▸ Study text:
◇ ◇ ◇ ◇

Unfortunately, digitally signing isn't that easy.  If it was it wouldn't really mean anything because then anyone could sign anything in any way they want.  To digitally sign something you first have to purchase a digital certificate from one of the companies that provides them.  Below is a list of companies and the costs from a search I did a while ago.  When you apply for a certificate, they do some verification that you're a real company and provide the key that you can then use to sign your software.  The signature proves that the software came from you and hasn't been modified since it was signed.  My guess is that you'll want to put up with the warning.  As with all security software, it becomes another problem for the honest in an attempt to try and protect everyone from a few dishonest people.

 

Symantec

                1 year - $499

                2 years - $873 ($436.50/year)

                3 years - $1248 ($416/year)

 

GoDaddy

                1 year - $200

                2 years - $360 ($180/year)

                3 years - $510 ($170/year)

 

Digicert

                1 year - $223

                2 years - $396 ($198/year)

                3 years - $534 ($178/year)

               

Instant SSL

                1 year - $179

                2 years - $340 ($170/year)

                3 years - $501 ($167/year)

               

kSoftware

                1 year - $95

                2 years - $175 ($87.50/year)

                3 years - $245 ($81.66/year)

                5 years - $365 ($73/year)

◇ ◇ ◇ ◇

▸ The problem: Reproduce everything in the digital-signing text above from "3 years - $510" down to "- $534 ($178/year)".

Page images and extracted text
◇ ◇ ◇ ◇

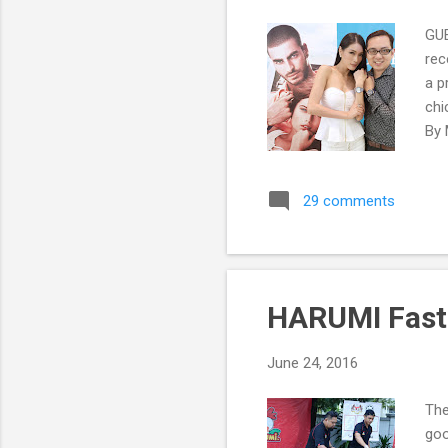
GUE
rec
a p
chi
By 
29 comments
HARUMI Fast 
June 24, 2016
The
goo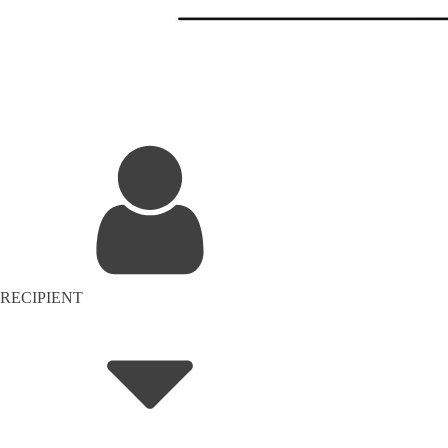
RECIPIENT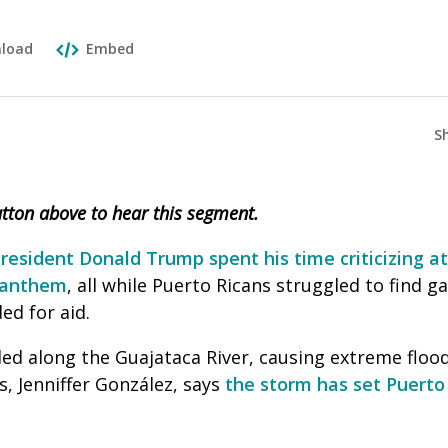
load
Embed
S
button above to hear this segment.
resident Donald Trump spent his time criticizing a
l anthem
, all while Puerto Ricans struggled to find g
ed for aid.
led along the Guajataca River, causing extreme flood
, Jenniffer González, says
the storm has set Puerto 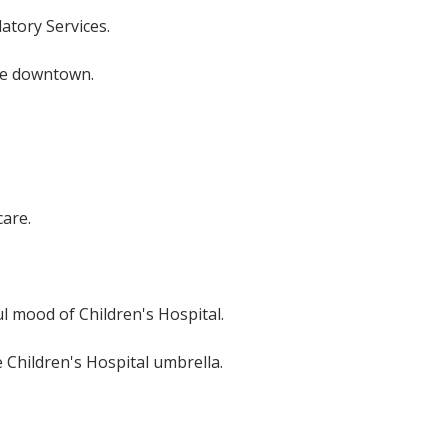
atory Services.
ive downtown.
care.
 mood of Children's Hospital.
e Children's Hospital umbrella.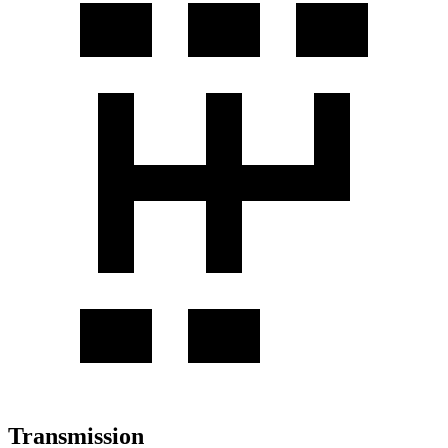
Transmission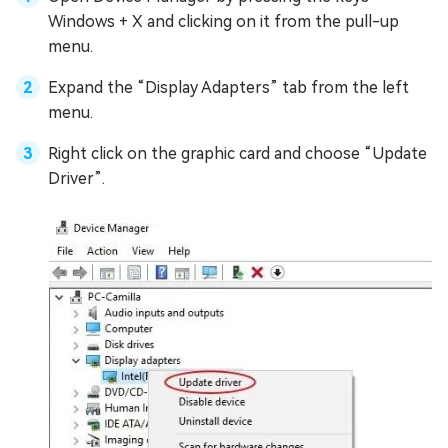
Windows + X and clicking on it from the pull-up
menu.
Expand the “Display Adapters” tab from the left
menu.
Right click on the graphic card and choose “Update
Driver”.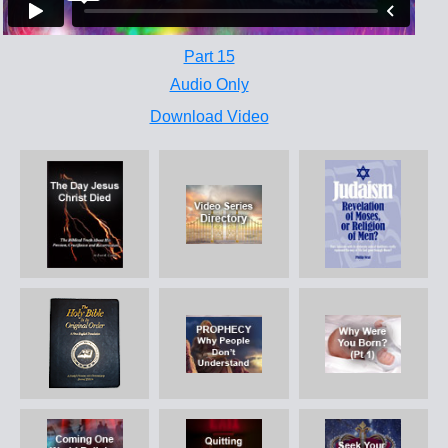
Part 15
Audio Only
Download Video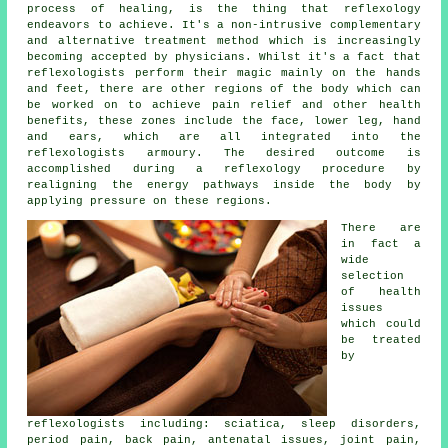
process of healing, is the thing that reflexology
endeavors to achieve. It's a non-intrusive complementary
and alternative treatment method which is increasingly
becoming accepted by physicians. Whilst it's a fact that
reflexologists
perform their magic mainly on the hands
and feet, there are other regions of the body which can
be worked on to achieve pain relief and other health
benefits, these zones include the face, lower leg, hand
and ears, which are all integrated into the
reflexologists armoury. The desired outcome is
accomplished during a reflexology procedure by
realigning the energy pathways inside the body by
applying pressure on these regions.
There are
in fact a
wide
selection
of health
issues
which could
be treated
by
reflexologists including: sciatica, sleep disorders,
period pain, back pain, antenatal issues, joint pain,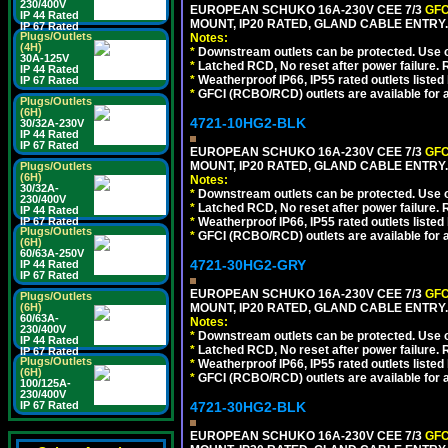
230/400V
EUROPEAN SCHUKO 16A-230V CEE 7/3
GFC
IP 44 Rated
MOUNT, IP20 RATED, GLAND CABLE ENTRY.
IP 67 Rated
Plugs/Outlets
Notes:
(4H)
*
Downstream outlets can be protected. Use on
30A-125V
*
Latched RCD, No reset after power failure. R
IP 44 Rated
*
Weatherproof IP66, IP55 rated outlets listed 
IP 67 Rated
*
GFCI (RCBO/RCD) outlets are available for al
Plugs/Outlets
(6H)
4721-10HG2-BLK
30/32A-230V
IP 44 Rated
IP 67 Rated
EUROPEAN SCHUKO 16A-230V CEE 7/3
GFC
MOUNT, IP20 RATED, GLAND CABLE ENTRY
Plugs/Outlets
(6H)
Notes:
30/32A-
*
Downstream outlets can be protected. Use on
230/400V
*
Latched RCD, No reset after power failure. R
IP 44 Rated
IP 67 Rated
*
Weatherproof IP66, IP55 rated outlets listed 
Plugs/Outlets
*
GFCI (RCBO/RCD) outlets are available for al
(6H)
60/63A-250V
4721-30HG2-GRY
IP 44 Rated
IP 67 Rated
EUROPEAN SCHUKO 16A-230V CEE 7/3
GFC
Plugs/Outlets
(6H)
MOUNT, IP20 RATED, GLAND CABLE ENTRY.
60/63A-
Notes:
230/400V
*
Downstream outlets can be protected. Use on
IP 44 Rated
*
Latched RCD, No reset after power failure. R
IP 67 Rated
Plugs/Outlets
*
Weatherproof IP66, IP55 rated outlets listed 
(6H)
*
GFCI (RCBO/RCD) outlets are available for al
100/125A-
230/400V
IP 67 Rated
4721-30HG2-BLK
EUROPEAN SCHUKO 16A-230V CEE 7/3
GFC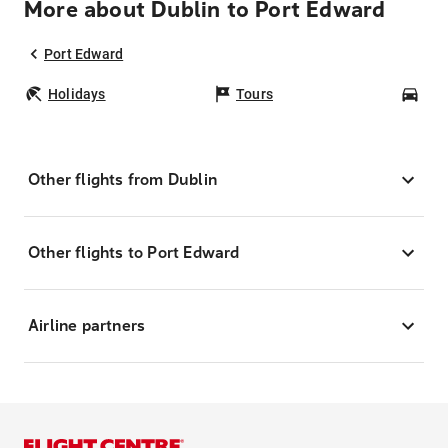
More about Dublin to Port Edward
Port Edward
Holidays
Tours
Car
Other flights from Dublin
Other flights to Port Edward
Airline partners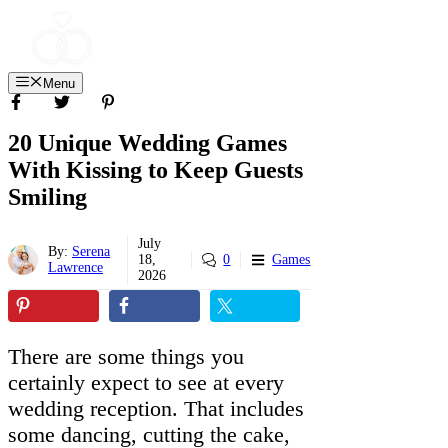
Skip
to
content
Menu
20 Unique Wedding Games
With Kissing to Keep Guests
Smiling
July
By:
Serena
18,
0
Games
Lawrence
2026
There are some things you
certainly expect to see at every
wedding reception. That includes
some dancing, cutting the cake,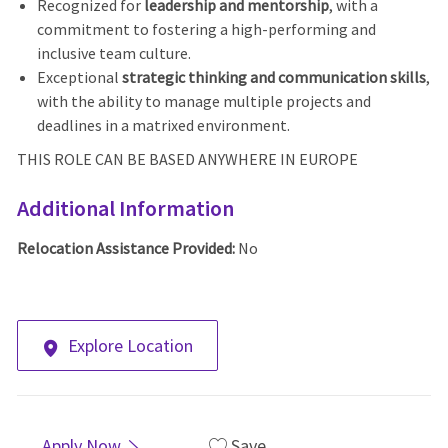
Recognized for
leadership and mentorship
, with a
commitment to fostering a high-performing and
inclusive team culture.
Exceptional
strategic thinking and communication skills
,
with the ability to manage multiple projects and
deadlines in a matrixed environment.
THIS ROLE CAN BE BASED ANYWHERE IN EUROPE
Additional Information
Relocation Assistance Provided:
No
Explore Location
Apply Now
Save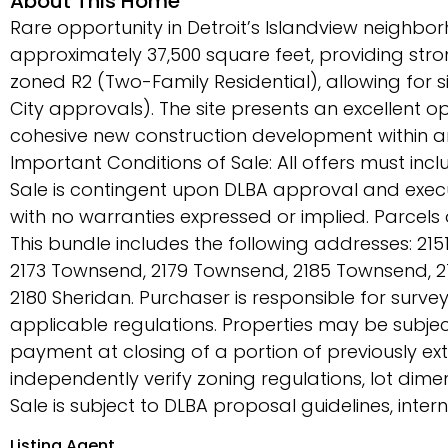
About This Home
Rare opportunity in Detroit’s Islandview neighborho
approximately 37,500 square feet, providing stro
zoned R2 (Two-Family Residential), allowing for s
City approvals). The site presents an excellent o
cohesive new construction development within an
Important Conditions of Sale: All offers must in
Sale is contingent upon DLBA approval and execut
with no warranties expressed or implied. Parcel
This bundle includes the following addresses: 2
2173 Townsend, 2179 Townsend, 2185 Townsend, 2
2180 Sheridan. Purchaser is responsible for survey
applicable regulations. Properties may be subjec
payment at closing of a portion of previously ex
independently verify zoning regulations, lot dimen
Sale is subject to DLBA proposal guidelines, inte
Listing Agent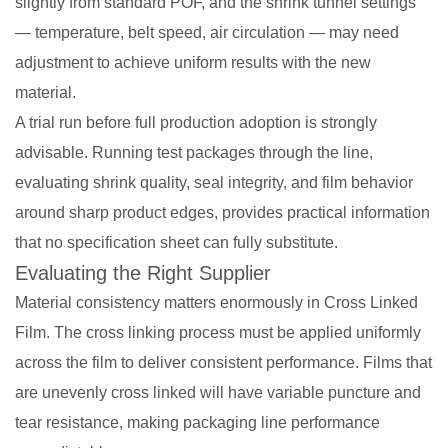
slightly from standard POF, and the shrink tunnel settings
— temperature, belt speed, air circulation — may need
adjustment to achieve uniform results with the new
material.
A trial run before full production adoption is strongly
advisable. Running test packages through the line,
evaluating shrink quality, seal integrity, and film behavior
around sharp product edges, provides practical information
that no specification sheet can fully substitute.
Evaluating the Right Supplier
Material consistency matters enormously in Cross Linked
Film. The cross linking process must be applied uniformly
across the film to deliver consistent performance. Films that
are unevenly cross linked will have variable puncture and
tear resistance, making packaging line performance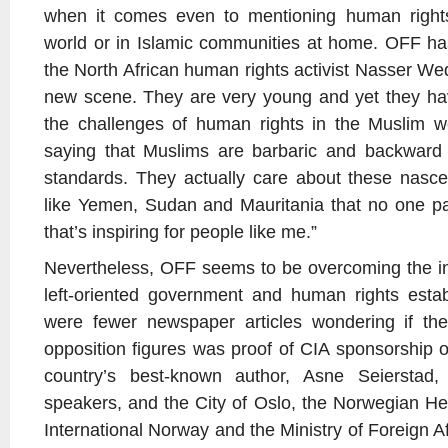
when it comes even to mentioning human rights
world or in Islamic communities at home. OFF ha
the North African human rights activist Nasser We
new scene. They are very young and yet they hav
the challenges of human rights in the Muslim wor
saying that Muslims are barbaric and backward
standards. They actually care about these nascent
like Yemen, Sudan and Mauritania that no one pa
that’s inspiring for people like me.”
Nevertheless, OFF seems to be overcoming the ini
left-oriented government and human rights estab
were fewer newspaper articles wondering if th
opposition figures was proof of CIA sponsorship o
country’s best-known author, Asne Seierstad
speakers, and the City of Oslo, the Norwegian H
International Norway and the Ministry of Foreign Affa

◇ ◇ ◇ ◇

▸ Task response:
3 years - $510 ($170/year)

 

Digicert

                1 year - $223

                2 years - $396 ($198/year)

                3 years - $534 ($178/year)